Getty/Milos Bicanski

A report in Germany’s Sueddeutsche Zeitung newspaper on Monday evening says European governments are ready to push for capital controls in Greece if there’s no deal this week.

That would mean a severe lockdown on flows of cash similar to the ones brought in for Cyprus in 2013: Strict limits on the amount that could be withdrawn from banks, taken abroad physically or passed between international accounts.

The move would slam the brakes on outflows of money streaming out of Greek banks, but would also make it more difficult for the country to recover economically and remain a functioning member of the eurozone.

Capital controls are easy to bring in, and hard to get out of.

Other European countries can’t make that move on their own — there’s no institutional procedure for the rest of Europe locking down an individual member state. Greece would have to pass its own law agreeing to the move.

The controls would reportedly be brought in if there’s no progress by the time of Thursday’s Eurogroup meeting of finance ministers. Greece’s last €7.2 billion ($US8.07 billion, £5.19 billion) bailout tranche is still in limbo, with the country and its creditors unable to reach an agreement on what reforms it should undertake to access the money. Athens needs that cash to make payments to the International Monetary Fund (IMF) on June 30, and the European Central Bank (ECB) on June 20.

Even before the Eurogroup meeting, Greece will have a crucial decision made for it — the ECB will decide tomorrow whether to raise the ceiling for the country’s emergency liquidity assistance (ELA), the banking system’s last lifeline. With money flooding out of Greek banks, the government will almost certainly want the ceiling raised.

Here’s how bank deposits look:

Bloomberg’s Lorcan Roche Kelly flagged up this message from the ECB to Cyprus in 2013, the point at which it refused to keep raising the ELA ceiling, saying that more funding “could only be considered if an EU/IMF programme is in place that would ensure the solvency of the concerned banks.”

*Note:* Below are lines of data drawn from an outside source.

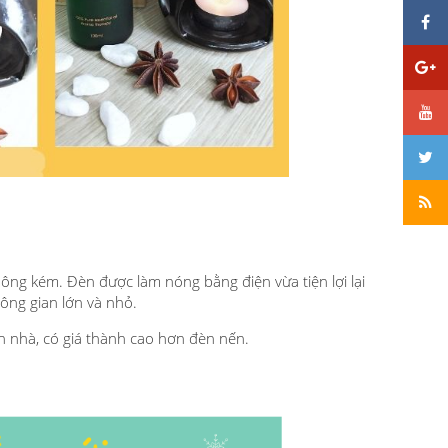
ng kém. Đèn được làm nóng bằng điện vừa tiện lợi lại
hông gian lớn và nhỏ.
 nhà, có giá thành cao hơn đèn nến.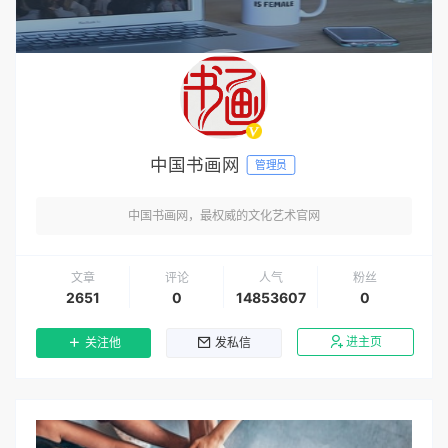
中国书画网
管理员
中国书画网，最权威的文化艺术官网
文章
评论
人气
粉丝
2651
0
14853607
0
进主页
关注他
发私信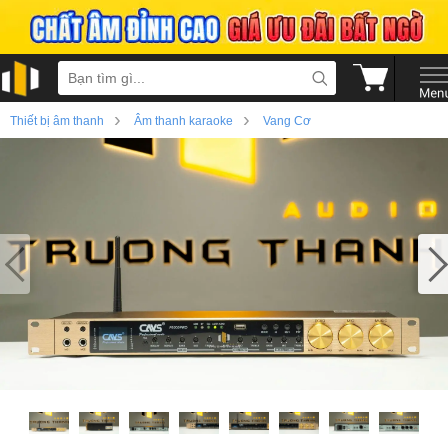
›
›
Thiết bị âm thanh
Âm thanh karaoke
Vang Cơ
›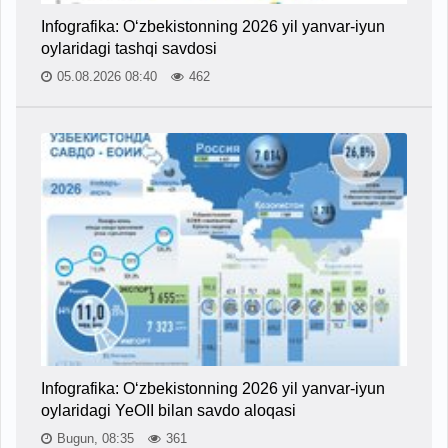
Infografika: O‘zbekistonning 2026 yil yanvar-iyun
oylaridagi tashqi savdosi
05.08.2026 08:40
462
Infografika: O‘zbekistonning 2026 yil yanvar-iyun
oylaridagi YeOII bilan savdo aloqasi
Bugun, 08:35
361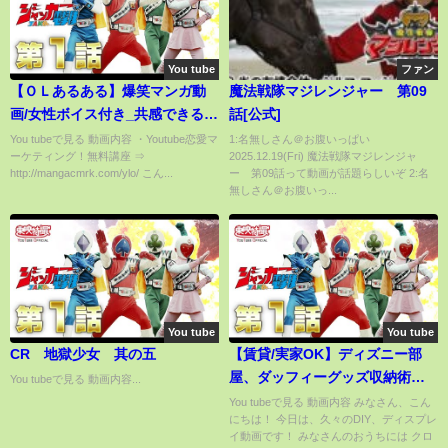
You tube
ファン
【ＯＬあるある】爆笑マンガ動
魔法戦隊マジレンジャー 第09
画/女性ボイス付き_共感できる仕
話[公式]
事あるあるネタ６選！！！
You tubeで見る 動画内容 ・Youtube恋愛マ
1:名無しさん＠お腹いっぱい
ーケティング！無料講座 ⇒
2025.12.19(Fri) 魔法戦隊マジレンジャ
http://mangacmrk.com/ylo/ こん...
ー 第09話って動画が話題らしいぞ 2:名
無しさん＠お腹いっ...
You tube
You tube
CR 地獄少女 其の五
【賃貸/実家OK】ディズニー部
屋、ダッフィーグッズ収納術！
You tubeで見る 動画内容...
女の子1人で出来るDIY⭐︎ディスプ
You tubeで見る 動画内容 みなさん、こん
にちは！ 今日は、久々のDIY、ディスプレ
レイ方法！おうちで眠らせてグ
イ動画です！ みなさんのおうちには クロ
ッズはありませんか？新作セイ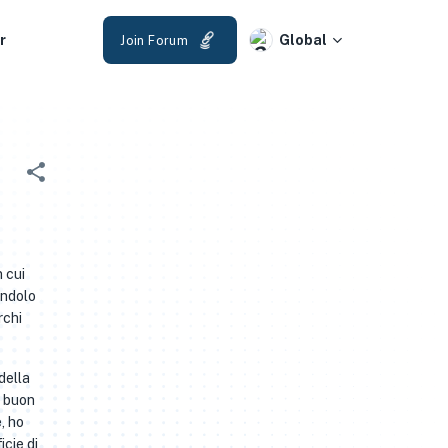
r
Global
Join Forum
n cui
endolo
rchi
della
n buon
, ho
icie di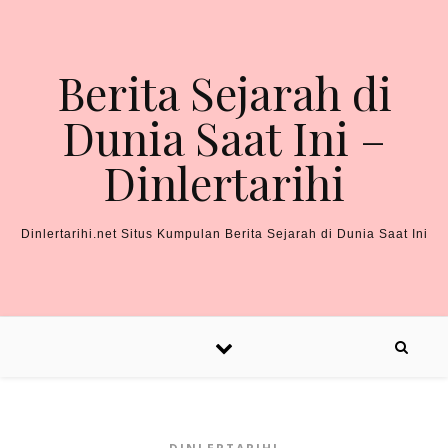
Skip to content
Berita Sejarah di
Dunia Saat Ini –
Dinlertarihi
Dinlertarihi.net Situs Kumpulan Berita Sejarah di Dunia Saat Ini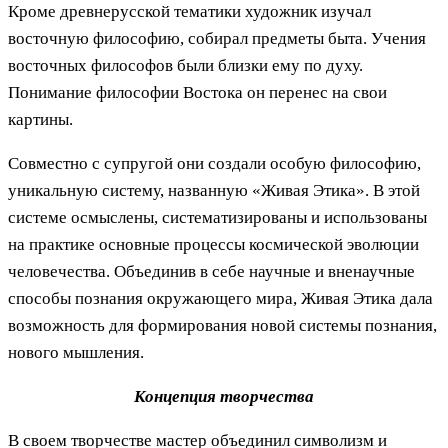
Кроме древнерусской тематики художник изучал
восточную философию, собирал предметы быта. Учения
восточных философов были близки ему по духу.
Понимание философии Востока он перенес на свои
картины.
Совместно с супругой они создали особую философию,
уникальную систему, названную «Живая Этика». В этой
системе осмыслены, систематизированы и использованы
на практике основные процессы космической эволюции
человечества. Объединив в себе научные и вненаучные
способы познания окружающего мира, Живая Этика дала
возможность для формирования новой системы познания,
нового мышления.
Концепция творчества
В своем творчестве мастер объединил символизм и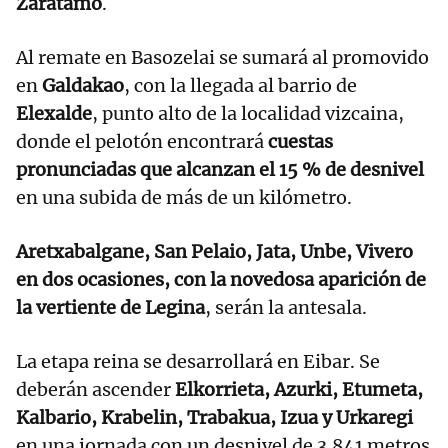
Zaratamo
.
Al remate en Basozelai se sumará al promovido
en
Galdakao
, con la llegada al barrio de
Elexalde
, punto alto de la localidad vizcaina,
donde el pelotón encontrará
cuestas
pronunciadas que alcanzan el 15 % de desnivel
en una subida de más de un kilómetro.
Aretxabalgane, San Pelaio, Jata, Unbe, Vivero
en dos ocasiones, con la novedosa aparición de
la vertiente de Legina
, serán la antesala.
La etapa reina se desarrollará en Eibar. Se
deberán ascender
Elkorrieta, Azurki, Etumeta,
Kalbario, Krabelin, Trabakua, Izua y Urkaregi
en una jornada con un desnivel de 3.841 metros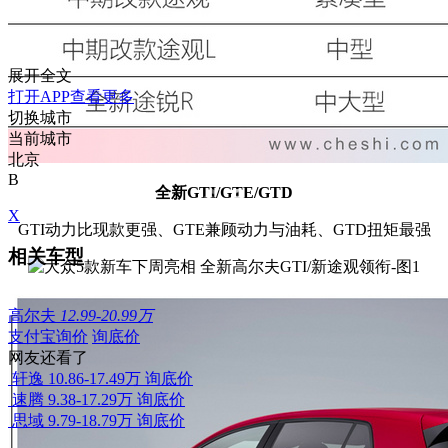
展开全文
打开APP查看更多
切换城市
当前城市
北京
B
全新GTI/GTE/GTD
X
GTI动力比现款更强、GTE兼顾动力与油耗、GTD扭矩最强
相关车型
高尔夫
12.99-20.99万
支付宝询价
询底价
网友还看了
轩逸
10.86-17.49万
询底价
速腾
9.38-17.29万
询底价
思域
9.79-18.79万
询底价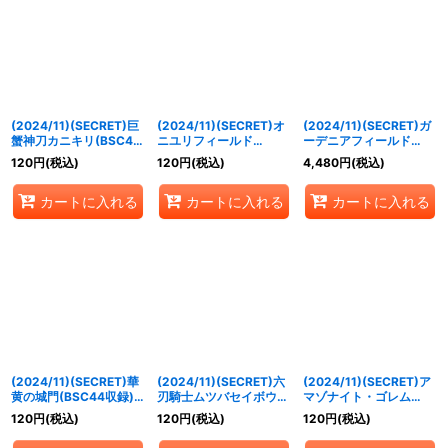
(2024/11)(SECRET)巨
(2024/11)(SECRET)オ
(2024/11)(SECRET)ガ
蟹神刀カニキリ(BSC44
ニユリフィールド
ーデニアフィールド
収録)【R-SEC】{BS49-
(BSC44収録)【C-
(BSC44収録)【R-
120
円
(税込)
120
円
(税込)
4,480
円
(税込)
081}《緑》
SEC】{BS49-093}
SEC】{BS49-095}
《黄》
《多》
カートに入れる
カートに入れる
カートに入れる
(2024/11)(SECRET)華
(2024/11)(SECRET)六
(2024/11)(SECRET)ア
黄の城門(BSC44収録)
刃騎士ムツバセイボウ・
マゾナイト・ゴレム
【C-SEC】{BS49-
A(BSC44収録)【C-
(BSC44収録)【R-
120
円
(税込)
120
円
(税込)
120
円
(税込)
RV008}《黄》
SEC】{BS50-032}
SEC】{BS50-063}
《緑》
《青》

A similar message to Athens could force Greece’s hand, and hurry either a deal or the implementation of capital controls.

But Greek finance minister Yanis Varoufakis reportedly told Germany’s BILD tabloid that Athens has nothing to present at the Eurogroup on Thursday, when Europe’s finance ministers gather again.

A statement from Prime Minister Alexis Tsipras accusing the institutions lending to Greece of pillaging the country with austerity measures was released on Monday, making it clear that Greek negotiators have moved as far towards a deal as they intend to.

Unless some urgent crisis drives the two sides back to the table, a deal this week looks very unlikely now.